Quotulatiousness

November 26, 2013

Never-let-a-crisis-go-to-waste department – the modern slavery bill

Filed under: Britain, Law, Media — Tags: , , , , — Nicholas @ 09:11

Tim Worstall explains why the rush to legislate based on the public outrage over the most recent case of slavery is a bad idea that will have worse results:

I know that I shouldn’t giggle over such things but the revelation that the three “slaves” recently found were in fact the remnants of a Maoist commune well known to social services (indeed, housed by the local council) does provide a certain amusement as we see various leftish types suddenly running away from the story. However, now onto something a great deal more important. Theresa May and various campaigners are going to use this to try and pass an extremely bad law about modern slavery. And it’s worth our all complaining very loudly about this now, as the bill is being drawn up, not later when it is too late.

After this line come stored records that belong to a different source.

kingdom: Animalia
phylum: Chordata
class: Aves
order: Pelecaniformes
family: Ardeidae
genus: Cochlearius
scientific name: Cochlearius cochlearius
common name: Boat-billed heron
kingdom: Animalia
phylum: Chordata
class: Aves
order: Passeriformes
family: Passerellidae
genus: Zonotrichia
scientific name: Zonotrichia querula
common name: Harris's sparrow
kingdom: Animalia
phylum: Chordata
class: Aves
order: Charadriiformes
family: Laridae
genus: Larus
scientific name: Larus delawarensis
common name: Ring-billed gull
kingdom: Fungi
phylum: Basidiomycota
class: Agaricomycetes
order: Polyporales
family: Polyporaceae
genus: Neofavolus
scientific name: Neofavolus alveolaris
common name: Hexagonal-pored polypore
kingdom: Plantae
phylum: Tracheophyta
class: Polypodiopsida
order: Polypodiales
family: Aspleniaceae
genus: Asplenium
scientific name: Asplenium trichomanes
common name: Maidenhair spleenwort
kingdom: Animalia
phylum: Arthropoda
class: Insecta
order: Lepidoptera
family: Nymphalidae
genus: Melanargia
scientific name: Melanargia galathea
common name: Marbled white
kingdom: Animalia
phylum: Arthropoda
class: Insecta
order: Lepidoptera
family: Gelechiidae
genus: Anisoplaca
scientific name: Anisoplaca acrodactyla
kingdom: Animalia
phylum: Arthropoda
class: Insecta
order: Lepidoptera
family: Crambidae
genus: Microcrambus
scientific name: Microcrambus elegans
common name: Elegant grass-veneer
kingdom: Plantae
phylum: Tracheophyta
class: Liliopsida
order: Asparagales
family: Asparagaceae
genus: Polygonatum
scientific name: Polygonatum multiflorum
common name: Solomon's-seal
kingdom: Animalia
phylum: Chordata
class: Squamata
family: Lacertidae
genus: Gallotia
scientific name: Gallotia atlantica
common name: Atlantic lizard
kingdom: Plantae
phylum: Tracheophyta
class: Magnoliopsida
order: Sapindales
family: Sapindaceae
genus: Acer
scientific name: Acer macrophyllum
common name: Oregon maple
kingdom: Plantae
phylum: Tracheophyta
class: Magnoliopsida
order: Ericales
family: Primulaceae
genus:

The problem is that there are two distinct meanings being conflated together for the convenience of the legislators, police, and media: I) sex slavery (which most people recognize as a terrible crime that should be prosecuted to the fullest extent of the law) and II) illegal immigration (which is not the same thing at all). By lumping the much larger number of type II cases in with the tiny number of type I, you get a big headline-friendly number to shock and energize the population who think you’re really talking only about type I cases.

As Operation Pentameter found out, after every police force in the country tried to search out and find sex slaves they found not one single case in the entire country that they were able to prosecute for the crime.

That is, the police went looking for slavery, type I definition of trafficking, while this foundation is using the type II definition of illegal immigration (or, to get to that 50% number, simply of immigration, legal or not).

Oh, and Eaves is involved. They were the people behind the Poppy Project. Which, laughably, claimed that evidence of foreign born women working in brothels in London was evidence of trafficking. Guess all those foreigners working in The City are slaves then, eh?

Just to make this entirely clear here. These campaigners (and that includes May here) are going to use our revulsion of the type I trafficking to pass extraordinarly severe laws against the type II stuff. Up to and including life imprisonment and confiscation of all financial assets. Yet it is only type I that is in fact slavery. Type II is more normally defined as the employment of an illegal immigrant.

Anyone really want life imprisonment for employment of an illegal immigrant? Someone who, entirely of their own volition, tried to make their lives better by breaking the law to come to this country is now going to be defined as a slave?